At the end of our last post, we had managed to teach our bird to always flap. This simple goal took us quite a few hours of fiddling with the q learning and neural network parameters to realize what was causing it to fail (our state values were too large). Training the bird to beat the game is a much more complicated task that took us many more hours of experimentation. In this post we outline several failures, and a few successes.

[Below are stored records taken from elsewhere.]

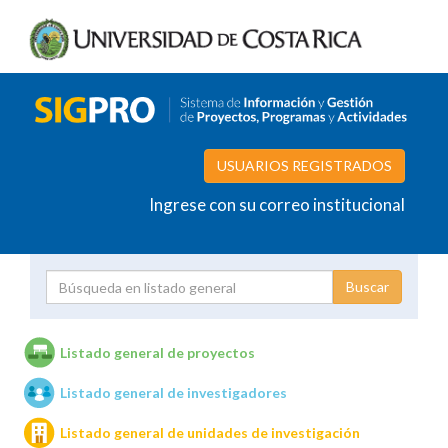
USUARIOS REGISTRADOS
Ingrese con su correo institucional
Proyecto
Investigador
Listado general de proyectos
Listado general de investigadores
Unidades de investigación
Listado general de unidades de investigación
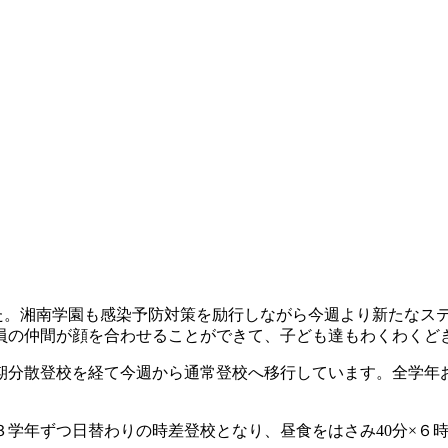
。湘南学園も感染予防対策を励行しながら今週より新たなステ
員の仲間が顔を合わせることができて、子ども達もわくわくど
分散登校を経て今週から通常登校へ移行しています。全学年
。
学年ずつ日替わりの時差登校となり、昼食をはさみ40分×６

We started out by training our bird using the default options set by the ConvnetJS library. The properties are outlined below:

temporal_window: 1
total_learning_steps: 100000
start_learn_threshold: 1000
learning_steps_burnin: 3000
learning_rate: 0.01
epsilon_min: 0.05
gamma: 0.8

We soon realized that we had a data problem. The bird wasn’t getting through the first pipe often enough for it to realize that this was a good thing. The default learning steps burnin was 3000 iterations, which means the number of times it actually made it through the pipe before switching to policy actions (1 - epsilon)% of the time was very low (quite possibly zero). Because our total learning steps was only 100k, the epsilon dropped quickly and the bird was only able to learn that not flapping would cause it to die. Therefore, our bird learned to always flap to the top, and then die once it hit the first pipe. The reward model we were using was:

dead: -100
alive: 1

We tried many reward models and q learning parameters that were slight variations to the ones above, with the same results each time. Flappy only wanted to flap. After a couple days of frustration, we made some breakthroughs. The first was a bug in our state representation. We had been using the absolute value of the delta x and delta y between the bird in the next pipe, but this lost information about whether the bird was below or above the pipe. Fixing this did not solve our problem.

Our next win was an optimization to the game loop. Aaron, our resident Javascript master, was able to increase training speed by an order of magnitude by running multiple iterations of the training for every event loop. This gave us the ability to train much more rapidly and increase the total_learning_steps from ~100-300k to ~1-2m. We still did not see the bird flying through pipes.

We finally got some good learning behavior after rewarding heavily for making it through a pipe and not rewarding at all for being alive. Flying to the top and dying was no longer a good option. The video below shows the bird successfully making it through 47 pipes after being trained with the following parameters:

Brain

temporal_window: 3
total_learning_steps: 1000000
start_learn_threshold: 1000
learning_steps_burnin: 50000
learning_rate: 0.01
epsilon_min: 0.05
gamma: 0.7
var layer_defs = [
    {type:'input', out_sx:1, out_sy:1, out_depth: network_size},
    {type:'fc', num_neurons: 50, activation:'relu'},
    {type:'fc', num_neurons: 50, activation:'relu'},
    {type:'regression', num_neurons:num_actions},
]

State

state = [
    (pipe.x - bird.x) / Constants.GAME_WIDTH,
    pipe.y / Constants.GAME_HEIGHT,
    bird.y / Constants.GAME_HEIGHT,
]

Reward

dead: -0.5
just scored: 100
alive: 0

Video. 1: We taught it to fly!

The video is sped up to 8x time, because of some rendering inefficiencies.